* WORK TO BE COMPLETED
Update the lines from the one containing "personalizadas via chatbot:**" down through the one containing "### Análise Financeira" by changing "sumários" to "sínteses", leaving everything else unchanged.

* RECORDS PROVIDED
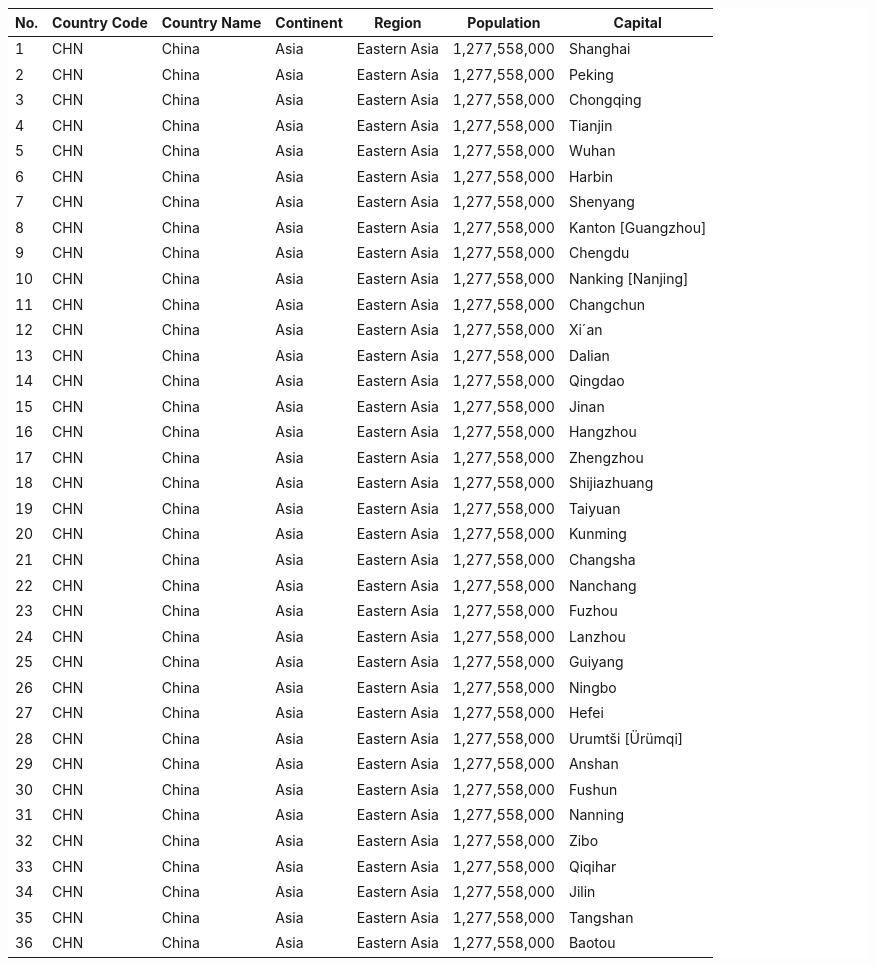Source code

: | No. | Country Code | Country Name | Continent | Region | Population | Capital |
| --- | --- | --- | --- | --- | --- | --- |
| 1| CHN | China | Asia | Eastern Asia | 1,277,558,000 | Shanghai|
| 2| CHN | China | Asia | Eastern Asia | 1,277,558,000 | Peking|
| 3| CHN | China | Asia | Eastern Asia | 1,277,558,000 | Chongqing|
| 4| CHN | China | Asia | Eastern Asia | 1,277,558,000 | Tianjin|
| 5| CHN | China | Asia | Eastern Asia | 1,277,558,000 | Wuhan|
| 6| CHN | China | Asia | Eastern Asia | 1,277,558,000 | Harbin|
| 7| CHN | China | Asia | Eastern Asia | 1,277,558,000 | Shenyang|
| 8| CHN | China | Asia | Eastern Asia | 1,277,558,000 | Kanton [Guangzhou]|
| 9| CHN | China | Asia | Eastern Asia | 1,277,558,000 | Chengdu|
| 10| CHN | China | Asia | Eastern Asia | 1,277,558,000 | Nanking [Nanjing]|
| 11| CHN | China | Asia | Eastern Asia | 1,277,558,000 | Changchun|
| 12| CHN | China | Asia | Eastern Asia | 1,277,558,000 | Xi´an|
| 13| CHN | China | Asia | Eastern Asia | 1,277,558,000 | Dalian|
| 14| CHN | China | Asia | Eastern Asia | 1,277,558,000 | Qingdao|
| 15| CHN | China | Asia | Eastern Asia | 1,277,558,000 | Jinan|
| 16| CHN | China | Asia | Eastern Asia | 1,277,558,000 | Hangzhou|
| 17| CHN | China | Asia | Eastern Asia | 1,277,558,000 | Zhengzhou|
| 18| CHN | China | Asia | Eastern Asia | 1,277,558,000 | Shijiazhuang|
| 19| CHN | China | Asia | Eastern Asia | 1,277,558,000 | Taiyuan|
| 20| CHN | China | Asia | Eastern Asia | 1,277,558,000 | Kunming|
| 21| CHN | China | Asia | Eastern Asia | 1,277,558,000 | Changsha|
| 22| CHN | China | Asia | Eastern Asia | 1,277,558,000 | Nanchang|
| 23| CHN | China | Asia | Eastern Asia | 1,277,558,000 | Fuzhou|
| 24| CHN | China | Asia | Eastern Asia | 1,277,558,000 | Lanzhou|
| 25| CHN | China | Asia | Eastern Asia | 1,277,558,000 | Guiyang|
| 26| CHN | China | Asia | Eastern Asia | 1,277,558,000 | Ningbo|
| 27| CHN | China | Asia | Eastern Asia | 1,277,558,000 | Hefei|
| 28| CHN | China | Asia | Eastern Asia | 1,277,558,000 | Urumtši [Ürümqi]|
| 29| CHN | China | Asia | Eastern Asia | 1,277,558,000 | Anshan|
| 30| CHN | China | Asia | Eastern Asia | 1,277,558,000 | Fushun|
| 31| CHN | China | Asia | Eastern Asia | 1,277,558,000 | Nanning|
| 32| CHN | China | Asia | Eastern Asia | 1,277,558,000 | Zibo|
| 33| CHN | China | Asia | Eastern Asia | 1,277,558,000 | Qiqihar|
| 34| CHN | China | Asia | Eastern Asia | 1,277,558,000 | Jilin|
| 35| CHN | China | Asia | Eastern Asia | 1,277,558,000 | Tangshan|
| 36| CHN | China | Asia | Eastern Asia | 1,277,558,000 | Baotou|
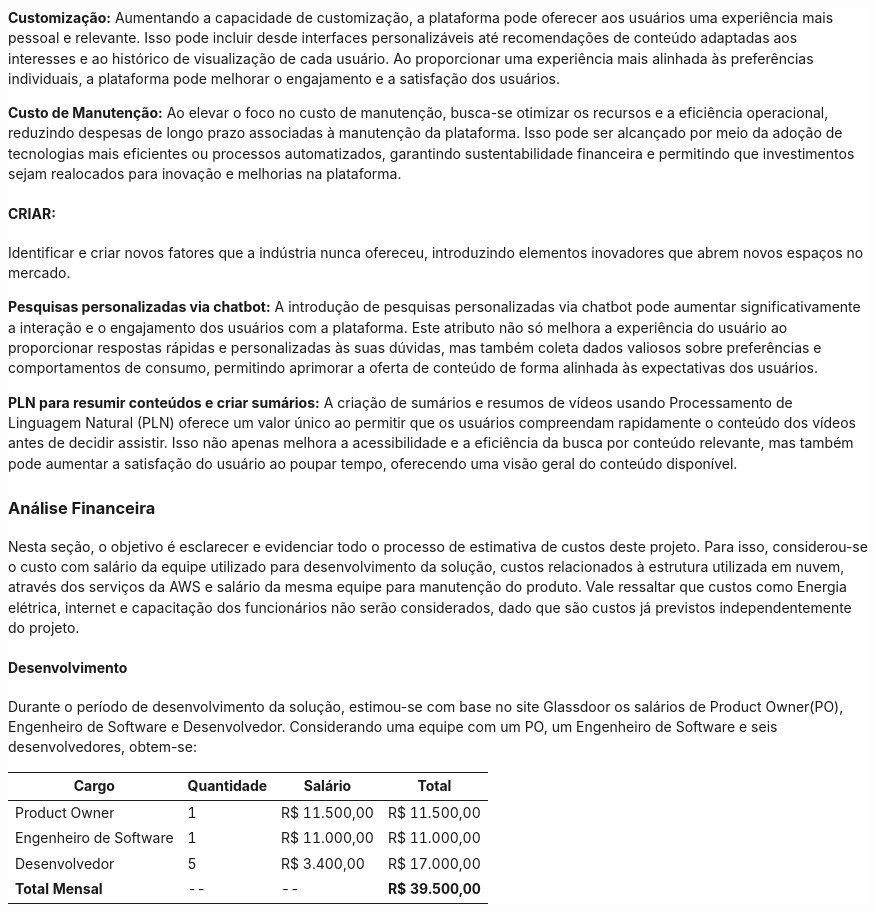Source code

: **Customização:**
Aumentando a capacidade de customização, a plataforma pode oferecer aos usuários uma experiência mais pessoal e relevante. Isso pode incluir desde interfaces personalizáveis até recomendações de conteúdo adaptadas aos interesses e ao histórico de visualização de cada usuário. Ao proporcionar uma experiência mais alinhada às preferências individuais, a plataforma pode melhorar o engajamento e a satisfação dos usuários.

**Custo de Manutenção:**
Ao elevar o foco no custo de manutenção, busca-se otimizar os recursos e a eficiência operacional, reduzindo despesas de longo prazo associadas à manutenção da plataforma. Isso pode ser alcançado por meio da adoção de tecnologias mais eficientes ou processos automatizados, garantindo sustentabilidade financeira e permitindo que investimentos sejam realocados para inovação e melhorias na plataforma.


#### CRIAR: 
Identificar e criar novos fatores que a indústria nunca ofereceu, introduzindo elementos inovadores que abrem novos espaços no mercado.

**Pesquisas personalizadas via chatbot:**
A introdução de pesquisas personalizadas via chatbot pode aumentar significativamente a interação e o engajamento dos usuários com a plataforma. Este atributo não só melhora a experiência do usuário ao proporcionar respostas rápidas e personalizadas às suas dúvidas, mas também coleta dados valiosos sobre preferências e comportamentos de consumo, permitindo aprimorar a oferta de conteúdo de forma alinhada às expectativas dos usuários.

**PLN para resumir conteúdos e criar sumários:** 
A criação de sumários e resumos de vídeos usando Processamento de Linguagem Natural (PLN) oferece um valor único ao permitir que os usuários compreendam rapidamente o conteúdo dos vídeos antes de decidir assistir. Isso não apenas melhora a acessibilidade e a eficiência da busca por conteúdo relevante, mas também pode aumentar a satisfação do usuário ao poupar tempo, oferecendo uma visão geral do conteúdo disponível.

### Análise Financeira

Nesta seção, o objetivo é esclarecer e evidenciar todo o processo de estimativa de custos deste projeto. Para isso, considerou-se o custo com salário da equipe utilizado para desenvolvimento da solução, custos relacionados à estrutura utilizada em nuvem, através dos serviços da AWS e salário da mesma equipe para manutenção do produto. Vale ressaltar que custos como Energia elétrica, internet e capacitação dos funcionários não serão considerados, dado que são custos já previstos independentemente do projeto.

#### Desenvolvimento

Durante o período de desenvolvimento da solução, estimou-se com base no site Glassdoor os salários de Product Owner(PO), Engenheiro de Software e Desenvolvedor. Considerando uma equipe com um PO, um Engenheiro de Software e seis desenvolvedores, obtem-se:

| Cargo                               | Quantidade | Salário             | Total            |
|----------------------------|---------------|----------------| -------------------|
| Product Owner                | 1                   | R$  11.500,00 | R$  11.500,00     |
| Engenheiro de Software | 1                   | R$   11.000,00 | R$  11.000,00     |
| Desenvolvedor                |  5                  | R$    3.400,00 | R$  17.000,00     | 
| **Total Mensal**              | --                  | --                    | **R$ 39.500,00** |
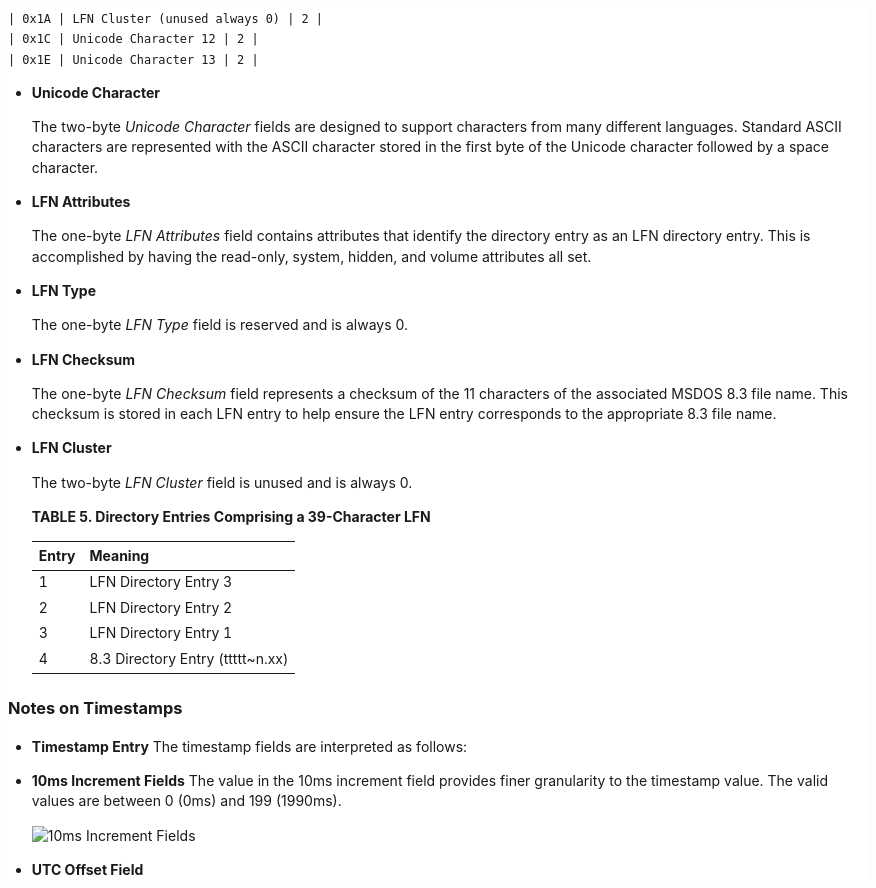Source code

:     | 0x1A | LFN Cluster (unused always 0) | 2 |
    | 0x1C | Unicode Character 12 | 2 |
    | 0x1E | Unicode Character 13 | 2 |

- **Unicode Character**

    The two-byte *Unicode Character* fields are designed to support characters from many different languages. Standard ASCII characters are represented with the ASCII character stored in the first byte of the Unicode character followed by a space character.

- **LFN Attributes**

    The one-byte *LFN Attributes* field contains attributes that identify the directory entry as an LFN directory entry. This is accomplished by having the read-only, system, hidden, and volume attributes all set.

- **LFN Type**

    The one-byte *LFN Type* field is reserved and is always 0.

- **LFN Checksum**

    The one-byte *LFN Checksum*
field represents a checksum of the 11 characters of the associated MSDOS 8.3 file name. This checksum is stored in each LFN entry to help ensure the LFN entry corresponds to the appropriate 8.3 file name.

- **LFN Cluster**

    The two-byte *LFN Cluster* field is unused and is always 0.

    **TABLE 5. Directory Entries Comprising a 39-Character LFN**

    |Entry|Meaning|
    |------------|-----------|
    |1|LFN Directory Entry 3|
    |2|LFN Directory Entry 2|
    |3|LFN Directory Entry 1|
    |4|8.3 Directory Entry (ttttt~n.xx)|

### Notes on Timestamps

- **Timestamp Entry**
    The timestamp fields are interpreted as follows:

- **10ms Increment Fields**
    The value in the 10ms increment field provides finer granularity to the timestamp value. The valid values are between 0 (0ms) and 199 (1990ms).

     ![10ms Increment Fields](../media/user-guide/10ms-increment-fields.png)

- **UTC Offset Field**
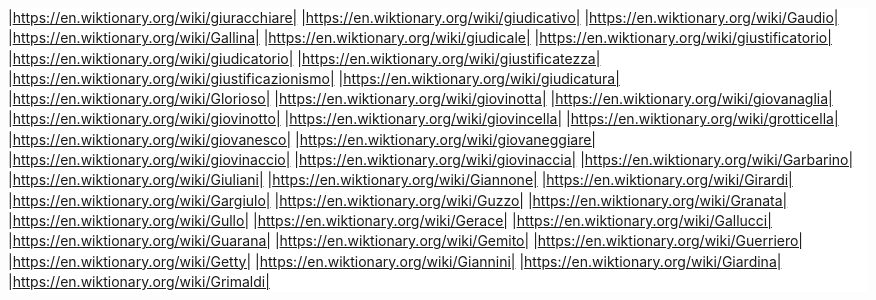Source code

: |https://en.wiktionary.org/wiki/giuracchiare|
|https://en.wiktionary.org/wiki/giudicativo|
|https://en.wiktionary.org/wiki/Gaudio|
|https://en.wiktionary.org/wiki/Gallina|
|https://en.wiktionary.org/wiki/giudicale|
|https://en.wiktionary.org/wiki/giustificatorio|
|https://en.wiktionary.org/wiki/giudicatorio|
|https://en.wiktionary.org/wiki/giustificatezza|
|https://en.wiktionary.org/wiki/giustificazionismo|
|https://en.wiktionary.org/wiki/giudicatura|
|https://en.wiktionary.org/wiki/Glorioso|
|https://en.wiktionary.org/wiki/giovinotta|
|https://en.wiktionary.org/wiki/giovanaglia|
|https://en.wiktionary.org/wiki/giovinotto|
|https://en.wiktionary.org/wiki/giovincella|
|https://en.wiktionary.org/wiki/grotticella|
|https://en.wiktionary.org/wiki/giovanesco|
|https://en.wiktionary.org/wiki/giovaneggiare|
|https://en.wiktionary.org/wiki/giovinaccio|
|https://en.wiktionary.org/wiki/giovinaccia|
|https://en.wiktionary.org/wiki/Garbarino|
|https://en.wiktionary.org/wiki/Giuliani|
|https://en.wiktionary.org/wiki/Giannone|
|https://en.wiktionary.org/wiki/Girardi|
|https://en.wiktionary.org/wiki/Gargiulo|
|https://en.wiktionary.org/wiki/Guzzo|
|https://en.wiktionary.org/wiki/Granata|
|https://en.wiktionary.org/wiki/Gullo|
|https://en.wiktionary.org/wiki/Gerace|
|https://en.wiktionary.org/wiki/Gallucci|
|https://en.wiktionary.org/wiki/Guarana|
|https://en.wiktionary.org/wiki/Gemito|
|https://en.wiktionary.org/wiki/Guerriero|
|https://en.wiktionary.org/wiki/Getty|
|https://en.wiktionary.org/wiki/Giannini|
|https://en.wiktionary.org/wiki/Giardina|
|https://en.wiktionary.org/wiki/Grimaldi|
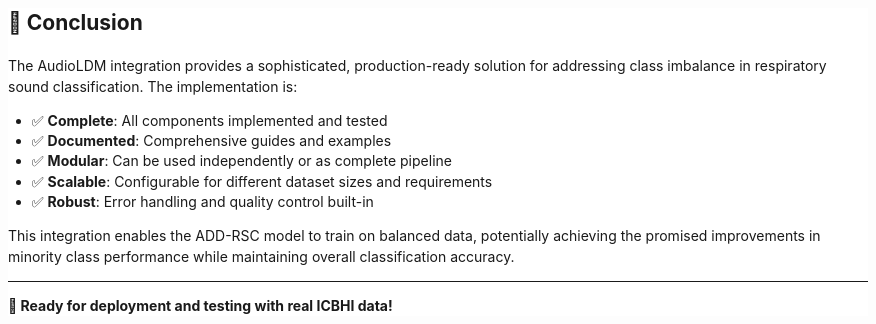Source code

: ## 🎉 Conclusion

The AudioLDM integration provides a sophisticated, production-ready solution for addressing class imbalance in respiratory sound classification. The implementation is:

- ✅ **Complete**: All components implemented and tested
- ✅ **Documented**: Comprehensive guides and examples
- ✅ **Modular**: Can be used independently or as complete pipeline
- ✅ **Scalable**: Configurable for different dataset sizes and requirements
- ✅ **Robust**: Error handling and quality control built-in

This integration enables the ADD-RSC model to train on balanced data, potentially achieving the promised improvements in minority class performance while maintaining overall classification accuracy.

---

**🚀 Ready for deployment and testing with real ICBHI data!**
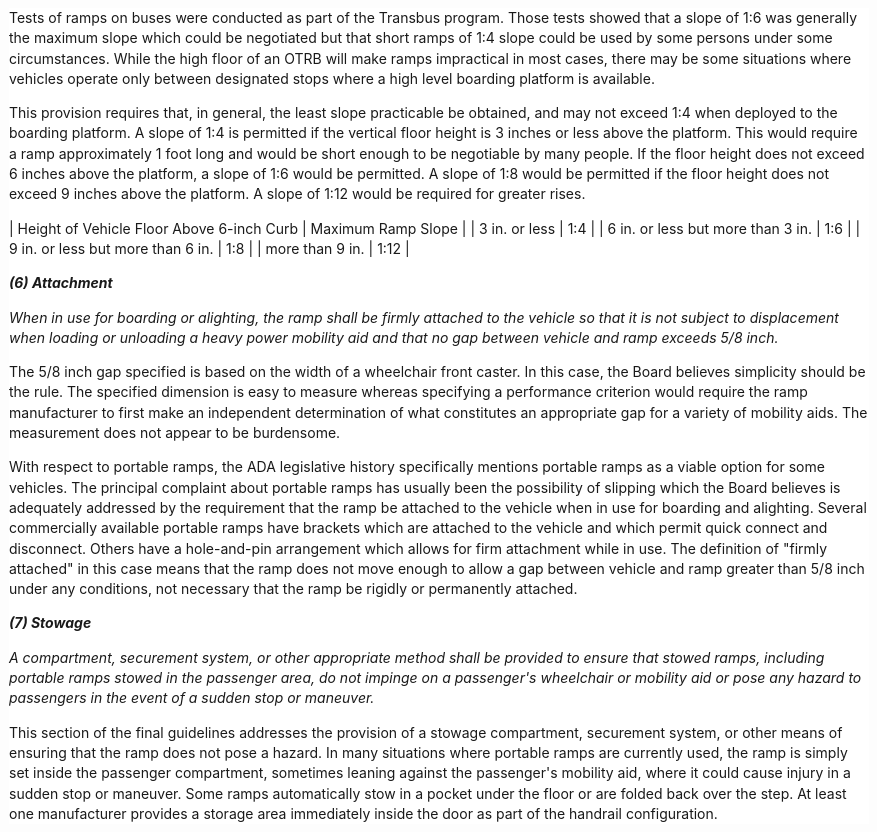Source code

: Tests of ramps on buses were conducted as part of the Transbus program. Those tests showed that a slope of 1:6 was generally the maximum slope which could be negotiated but that short ramps of 1:4 slope could be used by some persons under some circumstances. While the high floor of an OTRB will make ramps impractical in most cases, there may be some situations where vehicles operate only between designated stops where a high level boarding platform is available.

This provision requires that, in general, the least slope practicable be obtained, and may not exceed 1:4 when deployed to the boarding platform. A slope of 1:4 is permitted if the vertical floor height is 3 inches or less above the platform. This would require a ramp approximately 1 foot long and would be short enough to be negotiable by many people. If the floor height does not exceed 6 inches above the platform, a slope of 1:6 would be permitted. A slope of 1:8 would be permitted if the floor height does not exceed 9 inches above the platform. A slope of 1:12 would be required for greater rises.

| Height of Vehicle Floor Above 6-inch Curb | Maximum Ramp Slope |
| 3 in. or less | 1:4 |
| 6 in. or less but more than 3 in. | 1:6 |
| 9 in. or less but more than 6 in. | 1:8 |
| more than 9 in. | 1:12 |

***(6) Attachment***

*When in use for boarding or alighting, the ramp shall be firmly attached to the vehicle so that it is not subject to displacement when loading or unloading a heavy power mobility aid and that no gap between vehicle and ramp exceeds 5/8 inch.*

The 5/8 inch gap specified is based on the width of a wheelchair front caster. In this case, the Board believes simplicity should be the rule. The specified dimension is easy to measure whereas specifying a performance criterion would require the ramp manufacturer to first make an independent determination of what constitutes an appropriate gap for a variety of mobility aids. The measurement does not appear to be burdensome.

With respect to portable ramps, the ADA legislative history specifically mentions portable ramps as a viable option for some vehicles. The principal complaint about portable ramps has usually been the possibility of slipping which the Board believes is adequately addressed by the requirement that the ramp be attached to the vehicle when in use for boarding and alighting. Several commercially available portable ramps have brackets which are attached to the vehicle and which permit quick connect and disconnect. Others have a hole-and-pin arrangement which allows for firm attachment while in use. The definition of "firmly attached" in this case means that the ramp does not move enough to allow a gap between vehicle and ramp greater than 5/8 inch under any conditions, not necessary that the ramp be rigidly or permanently attached.

***(7) Stowage***

*A compartment, securement system, or other appropriate method shall be provided to ensure that stowed ramps, including portable ramps stowed in the passenger area, do not impinge on a passenger's wheelchair or mobility aid or pose any hazard to passengers in the event of a sudden stop or maneuver.*

This section of the final guidelines addresses the provision of a stowage compartment, securement system, or other means of ensuring that the ramp does not pose a hazard. In many situations where portable ramps are currently used, the ramp is simply set inside the passenger compartment, sometimes leaning against the passenger's mobility aid, where it could cause injury in a sudden stop or maneuver. Some ramps automatically stow in a pocket under the floor or are folded back over the step. At least one manufacturer provides a storage area immediately inside the door as part of the handrail configuration.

* TASK SOLUTION
**Pesquisas personalizadas via chatbot:**
A introdução de pesquisas personalizadas via chatbot pode aumentar significativamente a interação e o engajamento dos usuários com a plataforma. Este atributo não só melhora a experiência do usuário ao proporcionar respostas rápidas e personalizadas às suas dúvidas, mas também coleta dados valiosos sobre preferências e comportamentos de consumo, permitindo aprimorar a oferta de conteúdo de forma alinhada às expectativas dos usuários.

**PLN para resumir conteúdos e criar sínteses:** 
A criação de sínteses e resumos de vídeos usando Processamento de Linguagem Natural (PLN) oferece um valor único ao permitir que os usuários compreendam rapidamente o conteúdo dos vídeos antes de decidir assistir. Isso não apenas melhora a acessibilidade e a eficiência da busca por conteúdo relevante, mas também pode aumentar a satisfação do usuário ao poupar tempo, oferecendo uma visão geral do conteúdo disponível.

### Análise Financeira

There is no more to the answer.